Stored dataset items:

==*==

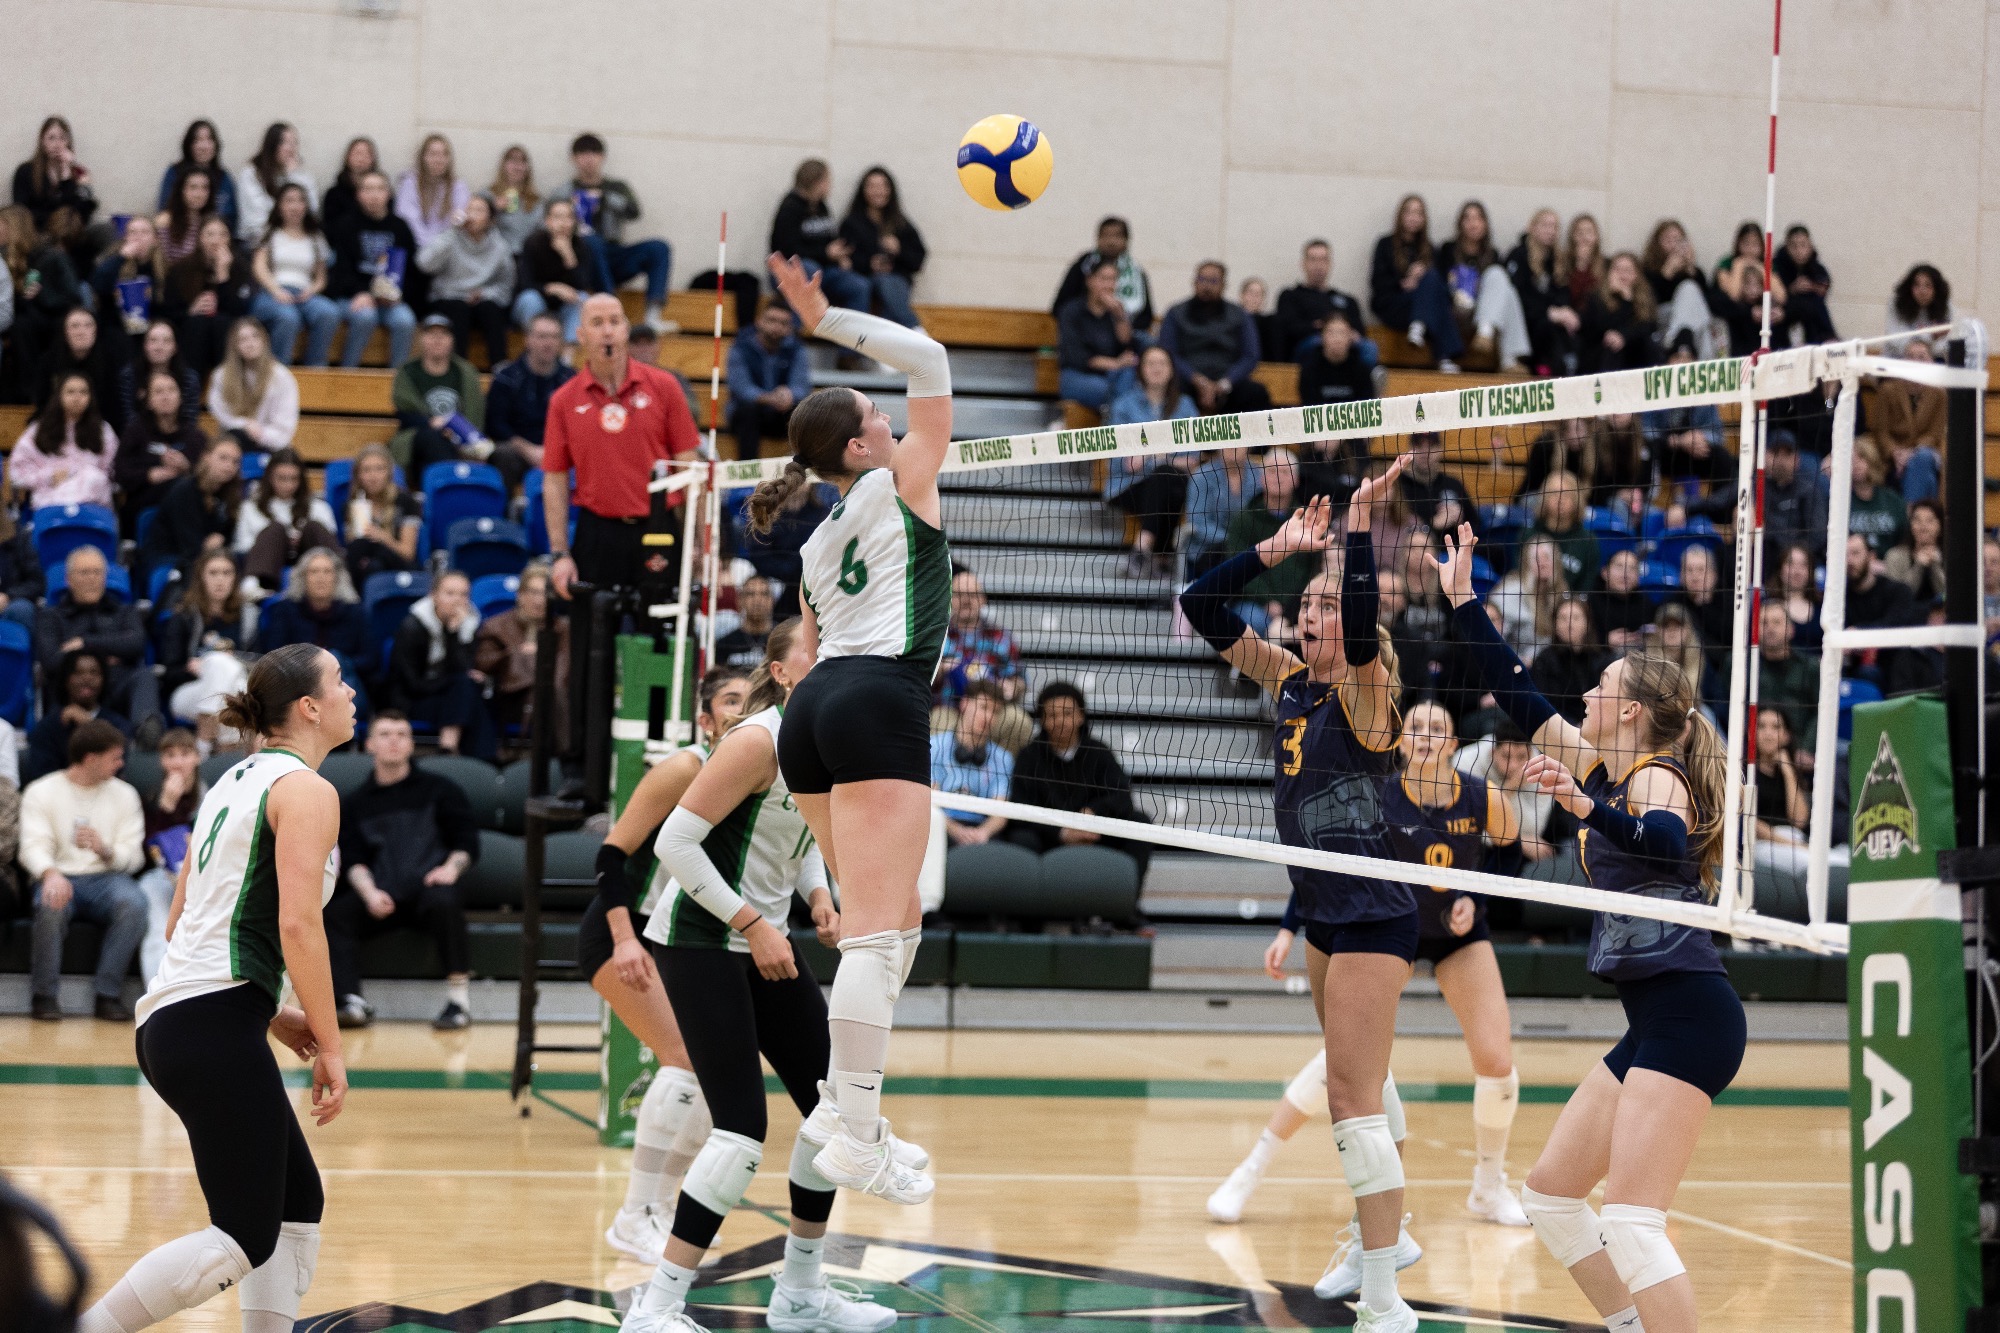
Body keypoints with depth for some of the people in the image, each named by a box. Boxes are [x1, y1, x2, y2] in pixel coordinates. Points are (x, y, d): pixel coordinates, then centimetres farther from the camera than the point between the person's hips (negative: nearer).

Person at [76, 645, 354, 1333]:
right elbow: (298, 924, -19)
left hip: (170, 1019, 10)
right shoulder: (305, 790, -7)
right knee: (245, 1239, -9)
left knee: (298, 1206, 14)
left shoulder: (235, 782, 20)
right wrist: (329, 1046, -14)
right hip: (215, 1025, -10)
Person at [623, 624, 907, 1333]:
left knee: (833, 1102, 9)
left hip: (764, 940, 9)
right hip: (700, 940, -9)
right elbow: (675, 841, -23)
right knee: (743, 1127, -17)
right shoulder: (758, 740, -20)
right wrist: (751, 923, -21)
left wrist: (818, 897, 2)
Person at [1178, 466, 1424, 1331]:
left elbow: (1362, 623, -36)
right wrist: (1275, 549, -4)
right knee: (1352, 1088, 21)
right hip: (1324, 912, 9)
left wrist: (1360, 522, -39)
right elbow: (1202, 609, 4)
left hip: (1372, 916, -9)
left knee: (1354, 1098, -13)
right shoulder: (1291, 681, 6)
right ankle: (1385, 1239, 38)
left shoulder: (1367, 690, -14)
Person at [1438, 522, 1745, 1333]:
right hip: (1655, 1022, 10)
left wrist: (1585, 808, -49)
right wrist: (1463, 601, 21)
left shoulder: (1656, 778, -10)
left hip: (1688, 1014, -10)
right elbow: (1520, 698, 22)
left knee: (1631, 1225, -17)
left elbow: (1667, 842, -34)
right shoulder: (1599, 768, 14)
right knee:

==*==

TASK DETAILS: Transcribe everything in the listing from its start down to the line containing "right elbow: (298, 924, -19)", both ends included, and leave the pictures out of your answer.

RESULT OF THE TASK:
Body keypoints with depth for some of the people in the image, each named by a box. Boxes are [x1, y1, x2, y2] in pixel coordinates. Points are (x, y, d): pixel coordinates, then centimetres farther from the camera than the point between the person's hips (negative: nearer).

Person at [76, 645, 354, 1333]:
right elbow: (298, 924, -19)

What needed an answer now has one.